Il calcio in tv non va in vacanza: meglio oggi o i vecchi tempi? Intanto lo sport alla radio non invecchia ed è sempre di moda

Il calcio in tv non va in vacanza: meglio oggi o i vecchi tempi? Intanto lo sport alla radio non invecchia ed è sempre di moda

Il calcio in tv non va in vacanza: meglio oggi o i vecchi tempi? Intanto lo sport alla radio non invecchia ed è sempre di moda


La questione è annosa: meglio il calcio moderno o quello di una volta? Ogni epoca presenta pro e contro, anche in tv. Ma lo sport raccontato alla radio è sempre affascinante, fin dai tempi di Enrico Ameri

IL CALCIO DI UNA VOLTA

C’erano una volta le estati senza calcio.
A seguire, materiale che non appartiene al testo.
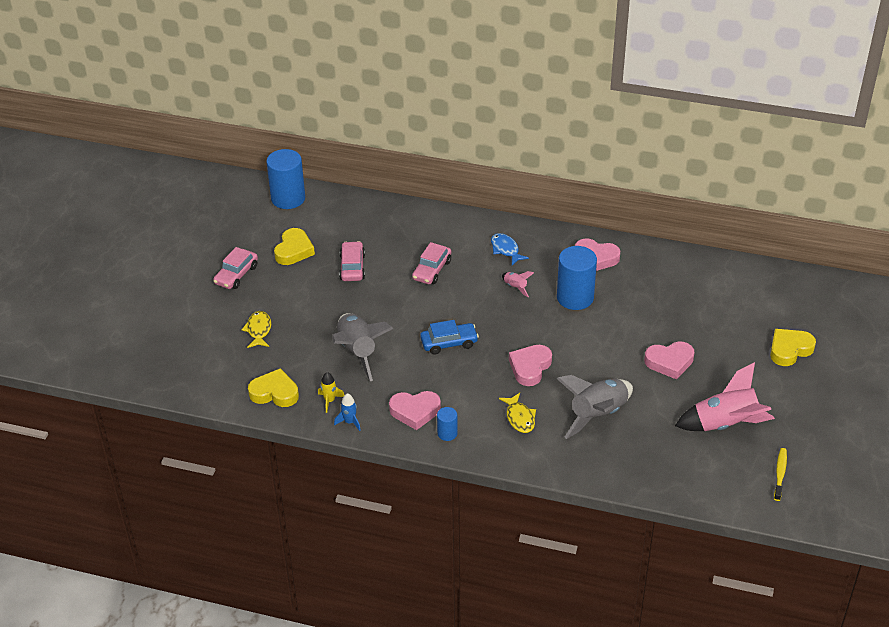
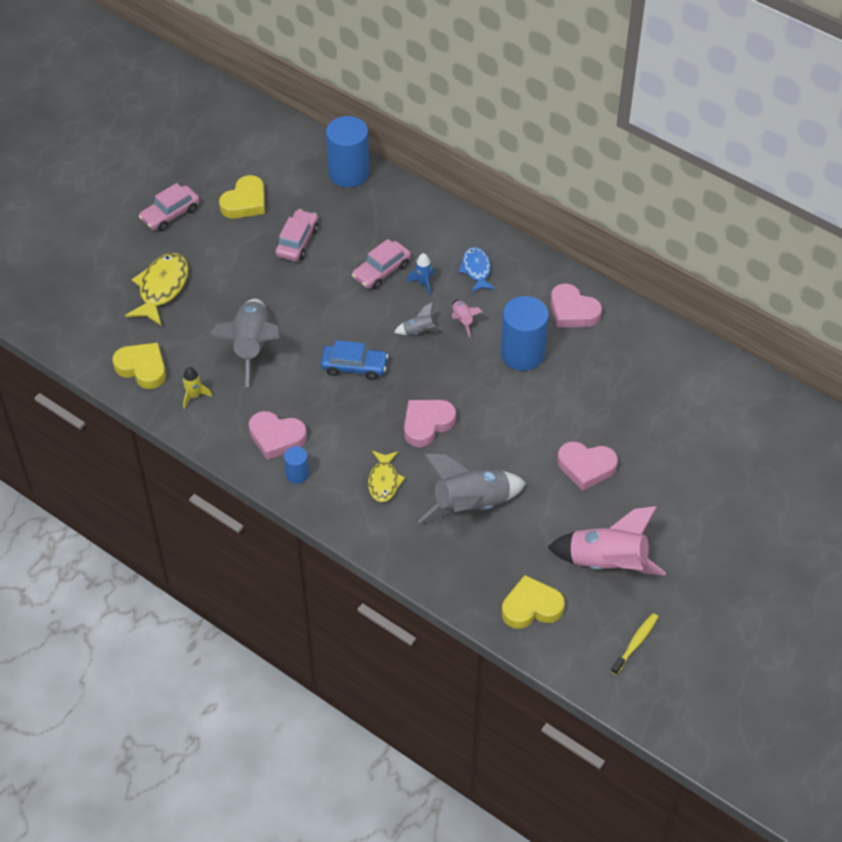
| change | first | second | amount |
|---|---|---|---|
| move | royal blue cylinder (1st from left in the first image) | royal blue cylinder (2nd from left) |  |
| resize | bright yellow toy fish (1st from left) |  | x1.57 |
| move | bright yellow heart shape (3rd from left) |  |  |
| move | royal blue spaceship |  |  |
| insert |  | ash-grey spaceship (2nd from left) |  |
Quelle in cui i tifosi andavano in crisi da astinenza, per poi tuffarsi famelici sulle prime giornate di campionato, o sui turni preliminari di coppa Italia. Fino alla fine degli anni Novanta, la preparazione estiva delle squadre prevedeva solo qualche amichevole in montagna contro rappresentative locali. Ora – già a metà luglio- sembra di essere nelle fasi decisive della Champions League. Sembra. I nomi degli avversari sono di livello assoluto (Real, Barcellona, Chelsea, Tottenham, Liverpool, United, City, Bayern Monaco, paris Saint Germain), le partite difficilmente sono apprezzabili. Ma per le società l’importante è incassare (dagli organizzatori in ogni parte del mondo e dai diritti TV). L’occasione offre lo spunto per il confronto generazionale: meglio il calcio di una volta o quello di oggi? Come spesso capita, ogni periodo ha i suoi pro e i suoi contro. Un tempo era tutto più romantico, ma – abituati ai canoni di adesso- faremmo fatica ad adattarci a un sistema che trasmette solo poche partite ogni tanto. Le telecronache sono molto più professionali: il livello di competenza e di preparazione è parecchio cresciuto. Ma a certe voci del passato resteremo sempre affezionati.


LA RADIO NON INVECCHIA

La radio rappresenta un capitolo a parte. Era di moda allora, è di moda adesso. Raccontare le emozioni di una partita è una sfida affascinante. In tv ci sono le immagini, il cronista le accompagna. Alla radio le immagini sono nella voce, senza il radiocronista non si può stare. Chi è al microfono non può permettersi pause, deve descrivere tutto: non può limitarsi a citare il giocatore in possesso di palla, deve spiegare dove è il pallone, dove e come si sviluppa l’azione, come sono disposte le squadra in campo. Il tutto va fatto con chiarezza e molto rapidamente, perchè bisogna tenere la velocità del pallone. Poi bisogna fornire all’ascoltatore il maggior numero di dettagli, perché possa immaginarsi la scena pur non vedendola: in questo senso è utile parlare del colore delle maglie, descrivere lo stadio, dare conto della situazione meteo. La radio – a differenza della tv- non invecchia, perché era già moderna tanti anni fa. Oggi una telecronaca di Nicolò Carosio o di Nando Martellini sarebbe fuori dal tempo. Se invece mandassimo in onda una radiocronaca di Enrico Ameri risalente a quaranta anni fa, non si noterebbero grandi differenze con i prodotti di oggi. Molti addetti ai lavori considerano Ameri il più grande di tutti i tempi: capacità descrittiva, ritmo, entusiasmo; le sue radiocronache erano la cascata di un fiume in piena, quando Ameri raccontava una veloce azione in contropiede alzando il tono, all'ascoltatore sembrava di involarsi in prima persona verso la porta avversaria. La sua voce è legata a migliaia di partite di calcio, ma ha raccontato alla radio anche numerose corse di ciclismo. E sono state importanti anche le escursioni fuori dallo sport: giusto per fare un paio di esempi, Enrico Ameri ha effettuato la radiocronaca della consegna del premio Nobel a Salvatore Quasimodo e anche dello sbarco dell'uomo sulla Luna.